A trustee from 1989 to 1993, Freeman was a member of the Radcliffe Board
of Management from 1975 to 1978 and a member of the Editorial Advisory Board
of the Radcliffe Quarterly from 1991 to 1993.
She has also served as cochair and member of the Radcliffe College Class
Gift Committees for her 40th and 35th reunions, and has been a regional
representative and delegate to Radcliffe Alumnae Council in 1974.
Since 1960, Freeman has served on the Harvard and Radcliffe South Carolina
Schools and Scholarships Committee.
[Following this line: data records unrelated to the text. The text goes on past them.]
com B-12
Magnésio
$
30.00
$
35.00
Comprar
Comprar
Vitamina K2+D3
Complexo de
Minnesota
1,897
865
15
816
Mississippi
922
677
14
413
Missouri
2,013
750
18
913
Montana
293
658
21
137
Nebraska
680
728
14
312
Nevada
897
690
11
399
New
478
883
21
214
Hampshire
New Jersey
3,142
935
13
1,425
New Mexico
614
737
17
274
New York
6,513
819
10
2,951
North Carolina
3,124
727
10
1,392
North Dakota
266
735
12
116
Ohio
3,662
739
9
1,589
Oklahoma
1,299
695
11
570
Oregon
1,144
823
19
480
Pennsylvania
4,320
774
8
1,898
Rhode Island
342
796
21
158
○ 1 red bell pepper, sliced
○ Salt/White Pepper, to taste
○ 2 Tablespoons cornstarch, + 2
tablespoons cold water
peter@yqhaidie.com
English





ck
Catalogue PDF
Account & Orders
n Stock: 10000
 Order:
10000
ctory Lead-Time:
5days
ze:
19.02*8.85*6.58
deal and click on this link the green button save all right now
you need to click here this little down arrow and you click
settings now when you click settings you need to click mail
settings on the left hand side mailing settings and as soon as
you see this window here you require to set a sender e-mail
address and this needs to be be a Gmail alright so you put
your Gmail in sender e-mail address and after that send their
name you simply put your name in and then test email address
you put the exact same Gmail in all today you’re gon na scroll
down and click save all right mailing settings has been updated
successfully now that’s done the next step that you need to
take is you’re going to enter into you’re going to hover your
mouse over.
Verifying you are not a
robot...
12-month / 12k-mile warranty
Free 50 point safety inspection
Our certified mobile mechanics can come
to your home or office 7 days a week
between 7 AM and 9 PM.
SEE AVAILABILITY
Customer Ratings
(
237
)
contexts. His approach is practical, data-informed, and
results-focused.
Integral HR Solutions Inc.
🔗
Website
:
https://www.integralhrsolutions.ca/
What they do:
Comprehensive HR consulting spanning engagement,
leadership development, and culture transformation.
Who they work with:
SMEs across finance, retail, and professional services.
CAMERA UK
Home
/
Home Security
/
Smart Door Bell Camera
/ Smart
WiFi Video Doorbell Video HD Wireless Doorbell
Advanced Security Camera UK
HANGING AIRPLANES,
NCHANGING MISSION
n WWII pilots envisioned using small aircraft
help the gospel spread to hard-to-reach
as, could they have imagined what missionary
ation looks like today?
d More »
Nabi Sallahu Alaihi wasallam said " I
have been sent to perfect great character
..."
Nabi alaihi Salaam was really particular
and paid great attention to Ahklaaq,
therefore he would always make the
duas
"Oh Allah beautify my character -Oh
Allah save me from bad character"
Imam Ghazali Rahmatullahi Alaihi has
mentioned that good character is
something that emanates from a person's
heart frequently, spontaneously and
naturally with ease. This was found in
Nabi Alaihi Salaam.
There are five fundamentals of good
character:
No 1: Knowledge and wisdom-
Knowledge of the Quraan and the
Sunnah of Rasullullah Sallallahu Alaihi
She was president of the Harvard Club
of South Carolina from 1980 to 1982, and a member of the executive committee
of that club from 1978 to 1983.
Margaret Florencourt Mann, a former research engineer for Project
Whirlwind at the Massachusetts Institute of Technology, has served her alma
mater in numerous ways since her graduation in 1946.
A former member of the Radcliffe College Fund Board, Mann was a member of
the Program Committee for the Radcliffe College Centennial Celebration in
1979-1980 and a committee member of several alumnae councils. She was chair
of the committee for the inaugural Commemorative Service and coauthor of
the Litany that has been used for every subsequent service.
Mann has been class chair, chair of her 45th reunion, a class agent, and
a member of many reunion committees and reunion gift committees. She has
also been active in the Radcliffe Club of Boston. She has also served as
president of the Radcliffe Chapter of Phi Beta Kappa, Iota of Massachusetts.
Attorney Barbara Alpern Taubenhaus, who is celebrating her 50th reunion
this June, is a former associate and partner with the law firm of
Gaston & Snow and predecessor firms, and a former associate of Ropes,
Gray, Best, Coolidge & Rugg.
For many years after graduating from Yale Law School, Taubenhaus was pro
bono counsel to the Radcliffe Club of Boston, to the RCAA, and to Iota
Chapter of Phi Beta Kappa at Radcliffe College, where she also served as
Secretary.
She also held offices on the RCAA Board of Management and in the Radcliffe
Club of Boston. Within her class, she was class chair and class secretary.
Taubenhaus is chair of her 50th reunion.